Marion Tinsley (1927 -1995) - A Checkers Champ
Marion Tinsley is by most accounts, the greatest checkers player that the world has ever known. From 1954–when he was recognized as the World Champion–he has lost only 9 games. In honor of his excellence and numerous contributions to the game, he became known as Dr. Marion Tinsley, following the awarding of the title of World Champion Emeritus.
Marion Tinsley was born on February 3, 1927 in Irontown, Ohio, and had developed an early interest in checkers at a young age. It was said that he discovered the game when he was actually in search of a book on mathematics in his local public library. It was there that he chanced upon two checkers books which were written by Millard Hopper and James Lee. Lee’s book, the now famous Guide to the Game of Checkers, was particularly inspirational to Tinsley, and led to an active checkers career for the young boy.
Much of Tinsley's excellence in the game is attributed to his excellent memory and superior analytical skills. These skills no doubt helped him win virtually every tournament that he played in during his early years. He won the United States Junior Championship in 1947, a victory he secured by beating Maurice Chamblee. The match ended with Tinsley scoring three wins, 25 drawn games, and two losses. Tinsley then went on to win the Tourney Championship of America, which was held at Brownwood, Texas, a victory that was made all the more impressive by the fact that he did not lose a single game.

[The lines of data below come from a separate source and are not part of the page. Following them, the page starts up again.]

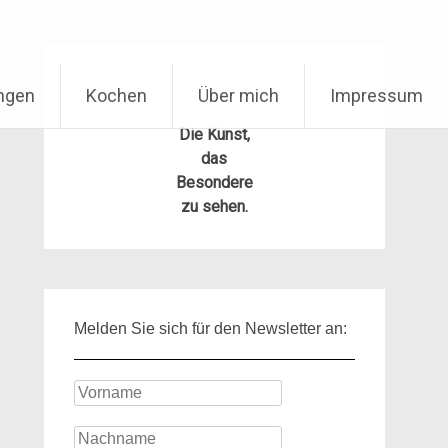
ungen
Kochen
Über mich
Impressum
Die Kunst,
das
Besondere
zu sehen.
Melden Sie sich für den Newsletter an:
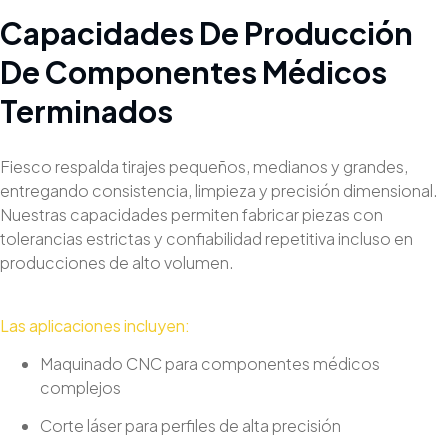
Capacidades De Producción
De Componentes Médicos
Terminados
Fiesco respalda tirajes pequeños, medianos y grandes,
entregando consistencia, limpieza y precisión dimensional.
Nuestras capacidades permiten fabricar piezas con
tolerancias estrictas y confiabilidad repetitiva incluso en
producciones de alto volumen.
Las aplicaciones incluyen:
Maquinado CNC para componentes médicos
complejos
Corte láser para perfiles de alta precisión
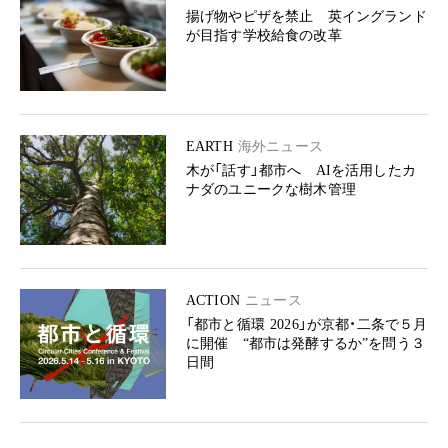
揚げ物やピザを禁止 英イングランド
が目指す学校給食の改革
EARTH
海外ニュース
木が「話す」都市へ AIを活用したカ
ナダのユニークな樹木管理
ACTION
ニュース
「都市と循環 2026」が京都・二条で５月
に開催 “都市は発酵するか”を問う３
日間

Marion Tinsley began his world domination of checkers with a World Championship match played against Newell Banks. This tournament ended in a three game win for Tinsley, with one loss, and the rest of the games drawn. Tinsley was recognized as the World Champion in 1954 by the American Checker Federation. He later defended his title by winning a match against Walter Hellman of Gary, Indiana. Tinsley again bested the competition in this event, which was held in 1956 at Lakeside, Ohio, and at Peoria, Illinois. The match ended with Tinsley scoring three wins, no losses and 35 drawn games. After later defeating Derek Oldbury with a wide margin of nine wins to one and had 24 drawn games, Tinsley decided to retire from checkers temporarily.
Upon his reentry into the world of checkers, Tinsley played a match against Elbert Lowder, which he won with 15 wins, no losses, and 10 drawn games. This victory cemented Tinsley's domination of the game and assured him a place among the ranks of the best checker players in the world.
Marion Tinsley died on April 3, 1995.